▸ Given data:
□ □ □ □

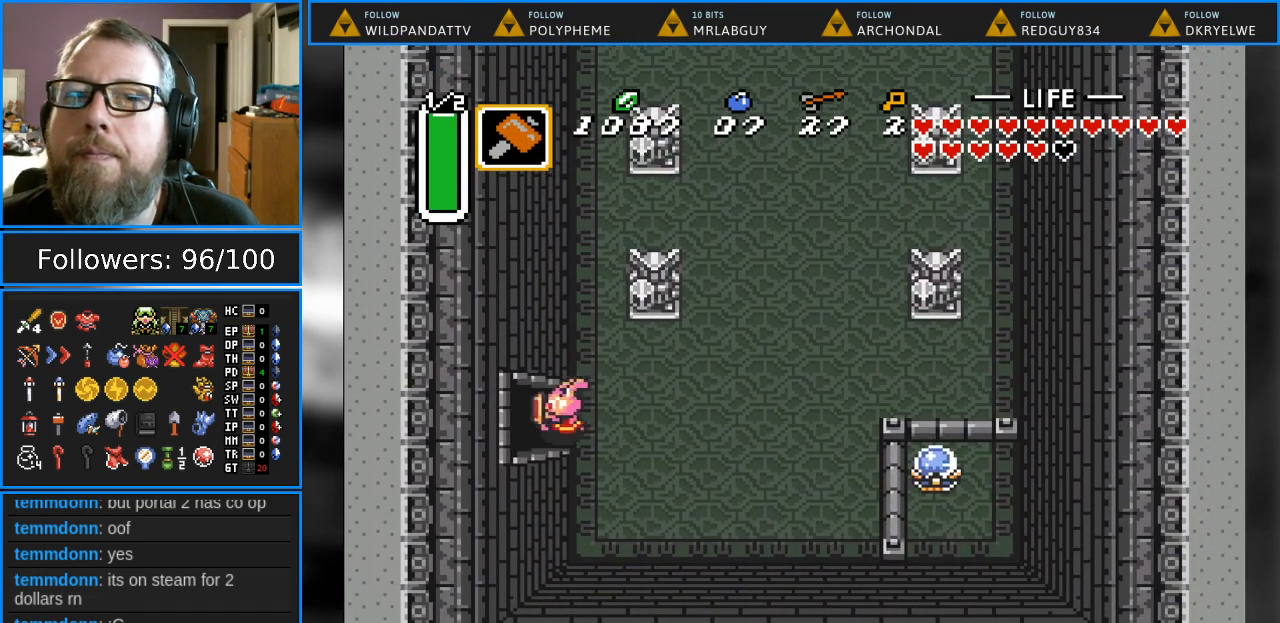
{"buttons": ["DPAD_LEFT"], "events": []}
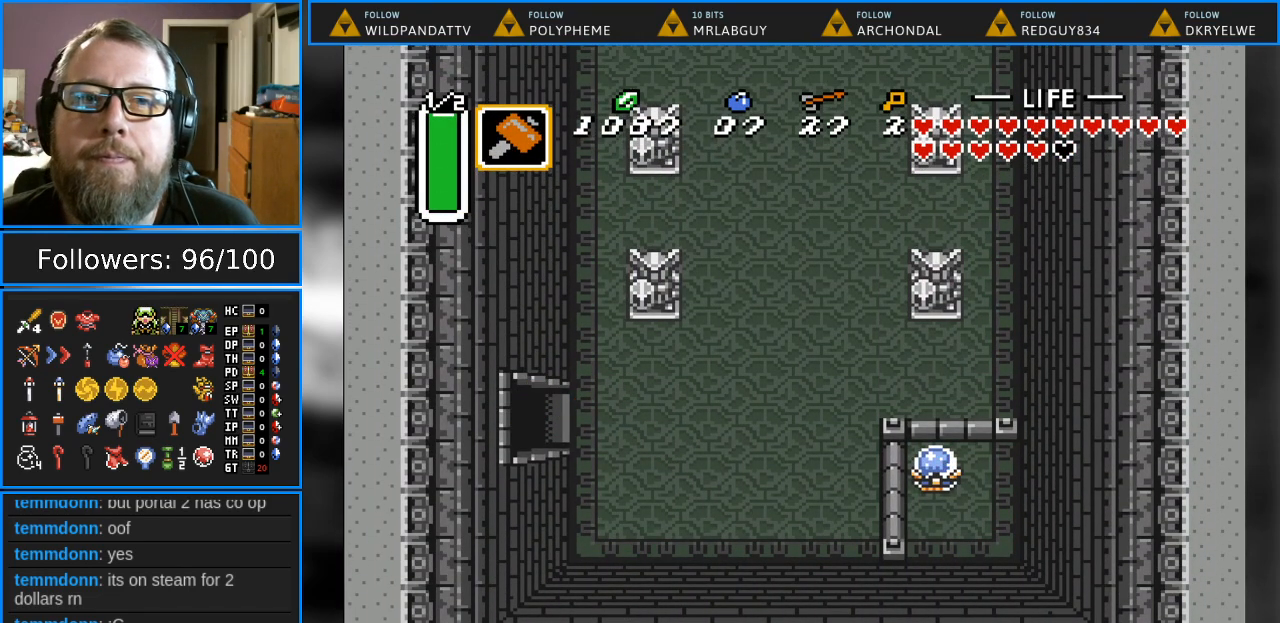
{"buttons": [], "events": [[383, "DPAD_LEFT", "up"]]}
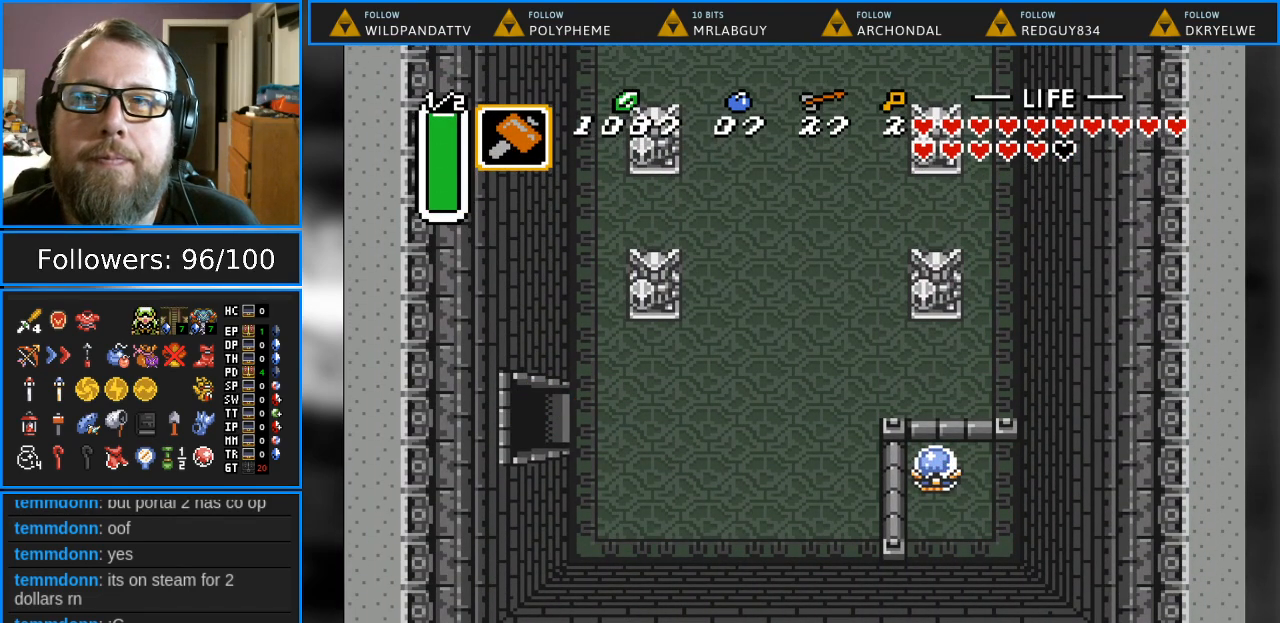
{"buttons": [], "events": []}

□ □ □ □

▸ What you should do: When you return the listing, keep each line exact and leave the pictures out.

▸ Your solution:
{"buttons": ["DPAD_LEFT"], "events": []}
{"buttons": [], "events": [[383, "DPAD_LEFT", "up"]]}
{"buttons": [], "events": []}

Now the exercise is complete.